Nota-se que, ao escrever, Goreth Nogueira não sabe exatamente onde vai dar a palavra. As crônicas vão fluindo com liberdade insuspeitada, transgressora. Para ela, a relação do lápis com a palavra é quase uma cópula, de tão intensa e imprevisível. É a autora dona do gozo e do destino. A literatura precisa cada vez mais dessa simplicidade brejeira presente em temas tão mundanos e modernos. Só uma escrita arejada e fluente permite esse equilíbrio.

O leitor desavisado, aquele mesmo traído pela composição da capa, poderá sentir falta de um tal desfecho em algumas crônicas, um ponto final talvez. Mas não há ponto final. No departamento das coisas vividas de Goreth Nogueira só existe a bandeira de partida. Há poesia em pleno tumulto da prosa: “Um mundo sem palavras, escuro, não combina com a luz dos meus olhos...”. O resto são reticências de quem deseja a sorte de um amor tranquilo, porque de vez em quando amar é quase morrer.

Os 50 tons de decisão fluem da escuridão do cinema, dos livros roubados à luz da imaginação, das peças dispersas no palco da pauliceia, dos discos de Roberto Carlos, das escapulidas no meio da tarde de Catherine Deneuve, dos banhos de rio no Mearim, da fronde dos ipês roxos que colorem paisagens e amizades. Goreth coleciona frases de efeito que entre aspas adornam este seu primeiro buquê de inconfidências.

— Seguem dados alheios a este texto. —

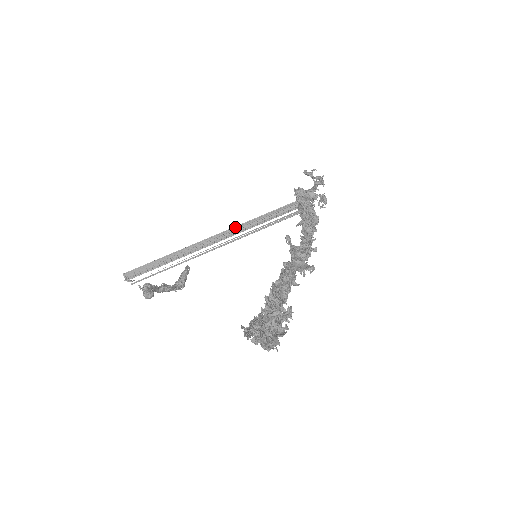
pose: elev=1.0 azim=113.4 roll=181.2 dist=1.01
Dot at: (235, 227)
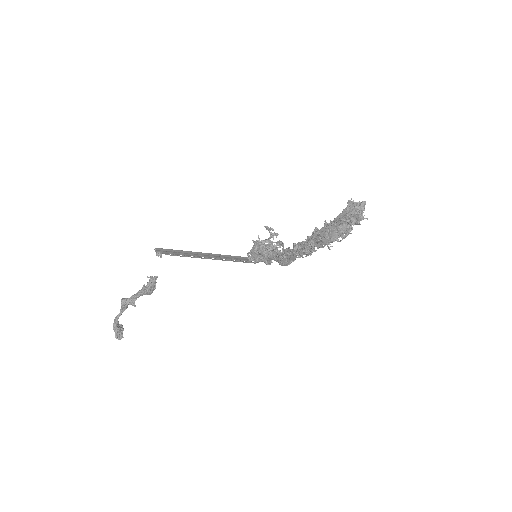
Dot at: (217, 255)
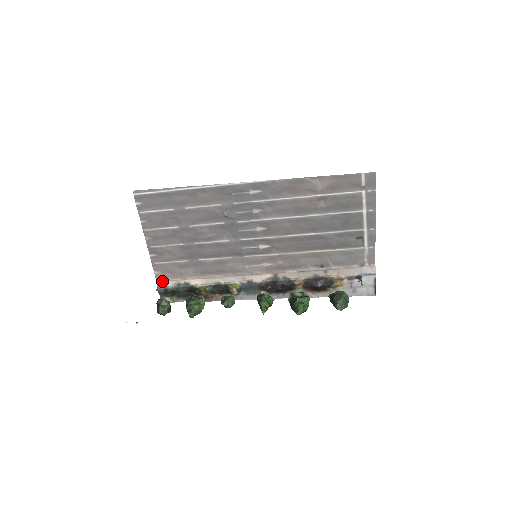
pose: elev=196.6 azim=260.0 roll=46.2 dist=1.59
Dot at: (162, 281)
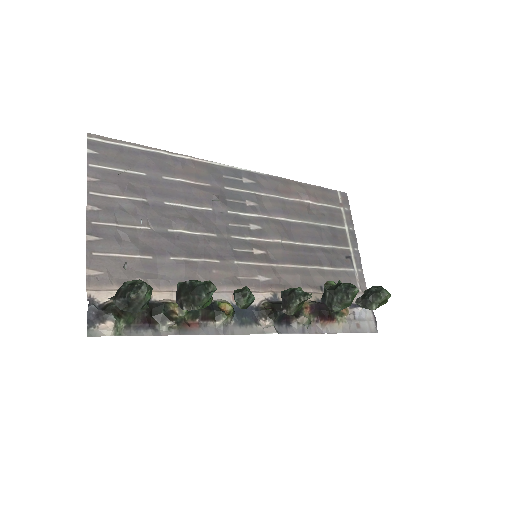
Dot at: (98, 290)
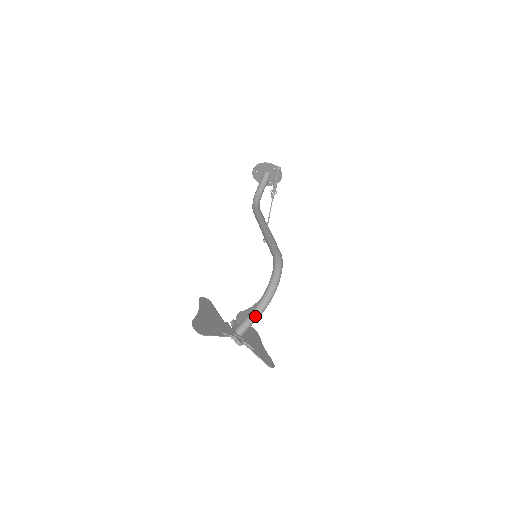
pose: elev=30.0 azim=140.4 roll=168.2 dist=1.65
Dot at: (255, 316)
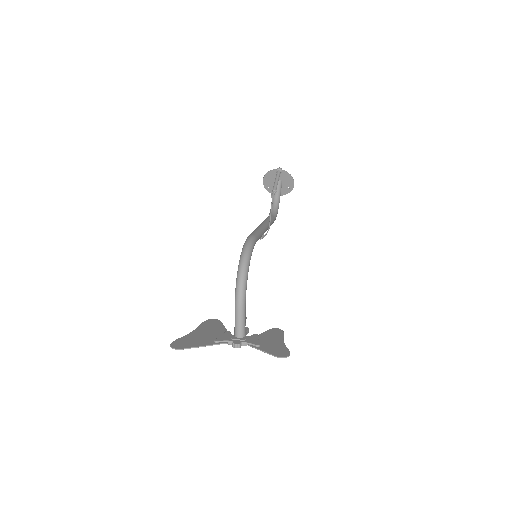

É um tanto Martha Medeiros, meio Leila Diniz, quase uma personagem de Malhação em franca explosão de TPM. É Jocasta e Narcisa. É Clarice no divã de uma segunda-feira chuvosa. É Rita Lee sem ritalina, a pílula da hiperatividade. Não precisa! Já nasceu ligada nos 220 volts. É psicoterápico o texto de Goreth Nogueira, a desinibida do Grajaú. É Nélson Rodrigues transgênero.

A menina carrega no bolso do colete uma espécie de bilhete de Caetano: “Respeito muito minhas lágrimas, mas ainda mais minha risada”. Profana e contrita, assim vai. O livro é um acerto de contas com o tempo: o passado, cuja fotografia pode enfim ser filtrada em photoshop; o presente, uma permanente metáfora de aniversário, inescapável; e o futuro, essa roda gigante sem freio. Como num parque de diversões, em 50 tons de decisão a esperança é mero sopro numa bolha de sabão.

A vida é tão cara. E começa agora. Exceda-se! Página por página.